Given passage →
This week's surprisingly steep U.S. interest rate cut should have eased pressure on debt-laden Americans, but as record-high oil prices stoke inflation fears consumers may get the worst of both worlds.

Betting against the mighty U.S. consumer is usually a mistake. Spending held up remarkably well in the face of oil price spikes in 2005 and 2006, and many analysts argue that Americans have grown accustomed to paying $3 per gallon of gasoline and won't be shocked into cutting back now.

However, the spike that took oil above $80 per barrel this week comes as consumers are already contending with fallout from the slumping housing market and tighter credit conditions, as well as rising costs for a host of everyday items like bread, coffee and even beer.

Sara Lee Corp raised bread prices by 5 percent this month, and warned it may have to hike them again because of high wheat costs. Starbucks Corp raised prices by an average of 9 cents per cup of coffee this summer. Beer maker Anheuser-Busch plans to raise prices early next year.

Data shown →
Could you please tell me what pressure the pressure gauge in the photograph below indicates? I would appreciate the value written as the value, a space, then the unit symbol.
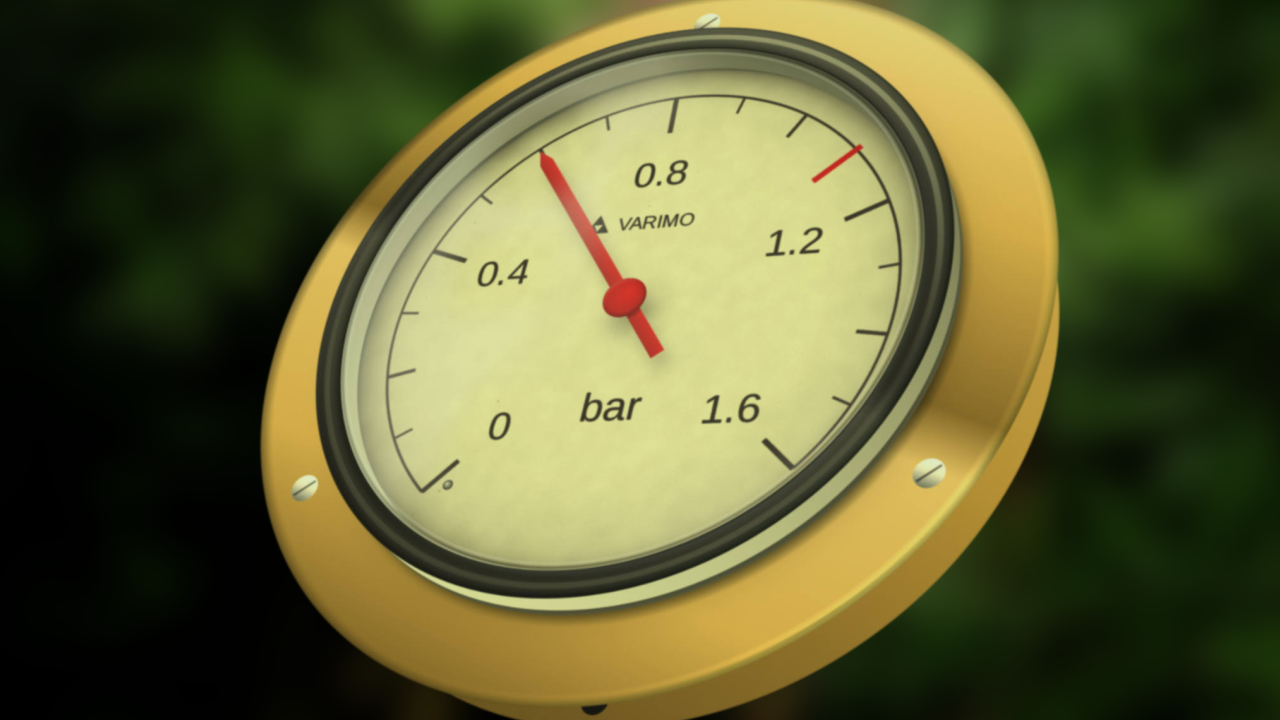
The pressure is 0.6 bar
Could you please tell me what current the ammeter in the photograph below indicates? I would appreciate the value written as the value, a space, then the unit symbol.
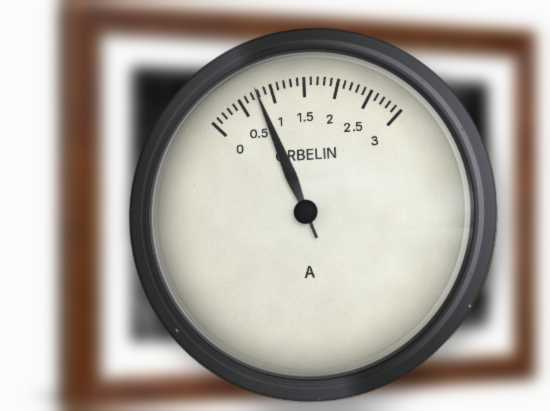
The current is 0.8 A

Exercise aim →
Copy the part of the consumer-spending article that opens with the words containing "However, the spike" and closes with "early next year.", substituting "milk" for "bread". Rely solely on the consumer-spending article; the data plays no part here.

Task solution →
However, the spike that took oil above $80 per barrel this week comes as consumers are already contending with fallout from the slumping housing market and tighter credit conditions, as well as rising costs for a host of everyday items like milk, coffee and even beer.

Sara Lee Corp raised milk prices by 5 percent this month, and warned it may have to hike them again because of high wheat costs. Starbucks Corp raised prices by an average of 9 cents per cup of coffee this summer. Beer maker Anheuser-Busch plans to raise prices early next year.